Dataset records
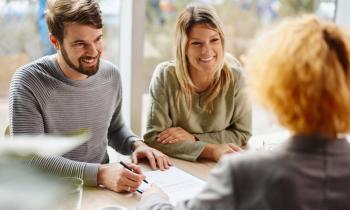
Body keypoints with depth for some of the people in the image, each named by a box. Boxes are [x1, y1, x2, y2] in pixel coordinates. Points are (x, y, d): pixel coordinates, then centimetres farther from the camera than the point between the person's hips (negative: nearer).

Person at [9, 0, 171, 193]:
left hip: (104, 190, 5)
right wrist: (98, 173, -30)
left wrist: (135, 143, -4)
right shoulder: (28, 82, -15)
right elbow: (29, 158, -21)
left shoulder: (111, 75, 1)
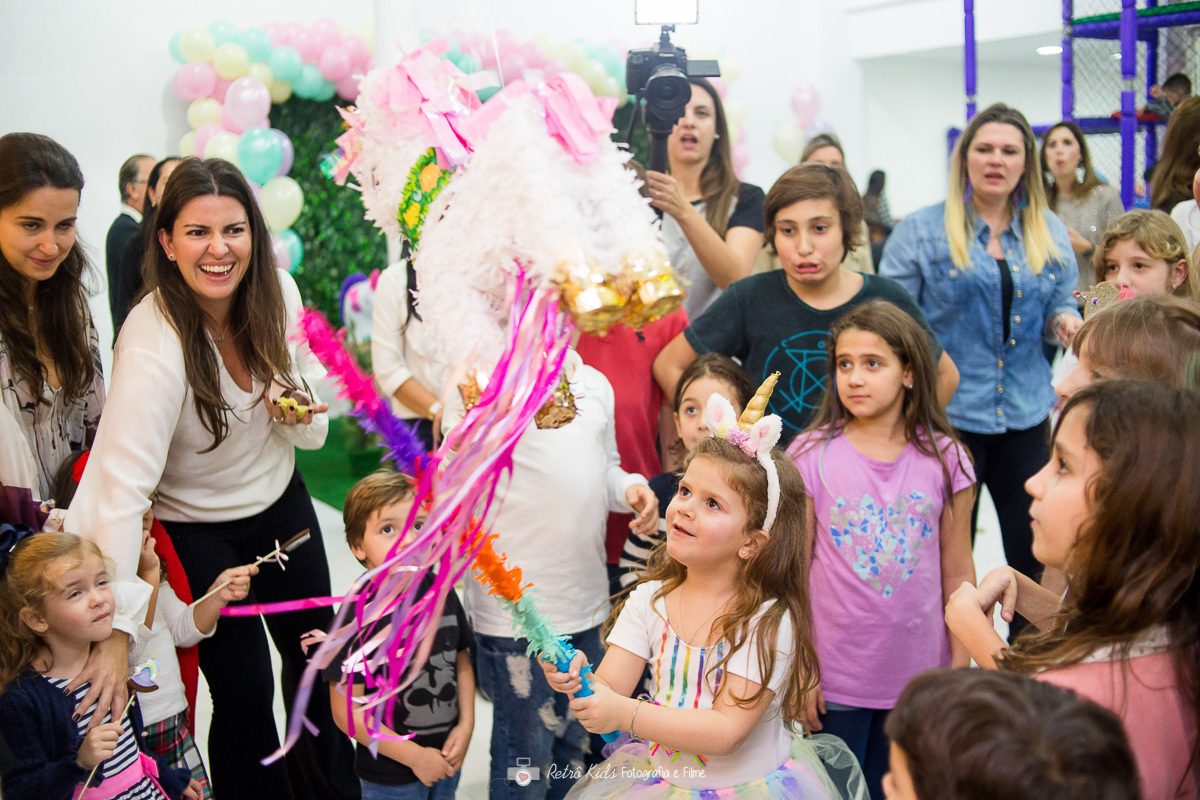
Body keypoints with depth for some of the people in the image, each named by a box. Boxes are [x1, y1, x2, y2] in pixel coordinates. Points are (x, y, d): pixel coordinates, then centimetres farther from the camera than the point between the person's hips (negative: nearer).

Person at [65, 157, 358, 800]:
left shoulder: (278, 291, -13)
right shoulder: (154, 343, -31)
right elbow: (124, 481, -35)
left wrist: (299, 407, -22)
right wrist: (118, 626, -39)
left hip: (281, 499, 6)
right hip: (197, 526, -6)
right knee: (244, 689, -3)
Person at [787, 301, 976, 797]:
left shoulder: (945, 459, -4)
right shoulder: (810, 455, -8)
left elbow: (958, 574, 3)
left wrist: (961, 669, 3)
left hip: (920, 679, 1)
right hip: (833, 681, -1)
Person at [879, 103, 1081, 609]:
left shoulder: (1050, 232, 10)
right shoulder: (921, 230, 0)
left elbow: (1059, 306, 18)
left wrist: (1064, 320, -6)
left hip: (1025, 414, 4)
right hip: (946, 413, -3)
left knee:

→ TASK TO COMPLETE:
Would you reproduce the lines from the one with "right elbow: (29, 158, -21)" through the final line of the data above, exactly and only those, without any pictures?

→ EXERCISE RESPONSE:
right elbow: (29, 158, -21)
left shoulder: (111, 75, 1)
Body keypoints with depth for some of the people in the image, each named by a box. Boxes are [x1, y1, x2, y2] in pixel coordinates. Points are (x, y, d): pixel coordinates, then centimetres farther from the camera than the point between the person's hips (negative: nearer).

Person at [65, 157, 358, 800]:
left shoulder: (278, 291, -13)
right shoulder: (154, 343, -31)
right elbow: (124, 481, -35)
left wrist: (299, 407, -22)
right wrist: (118, 626, -39)
left hip: (281, 499, 6)
right hip: (197, 526, -6)
right knee: (244, 689, -3)
Person at [787, 301, 976, 797]:
left shoulder: (945, 459, -4)
right shoulder: (810, 455, -8)
left elbow: (958, 574, 3)
left wrist: (961, 669, 3)
left hip: (920, 679, 1)
right hip: (833, 681, -1)
Person at [879, 103, 1081, 609]:
left shoulder: (1050, 232, 10)
right shoulder: (921, 230, 0)
left elbow: (1059, 306, 18)
left wrist: (1064, 320, -6)
left hip: (1025, 414, 4)
right hip: (946, 413, -3)
left knee:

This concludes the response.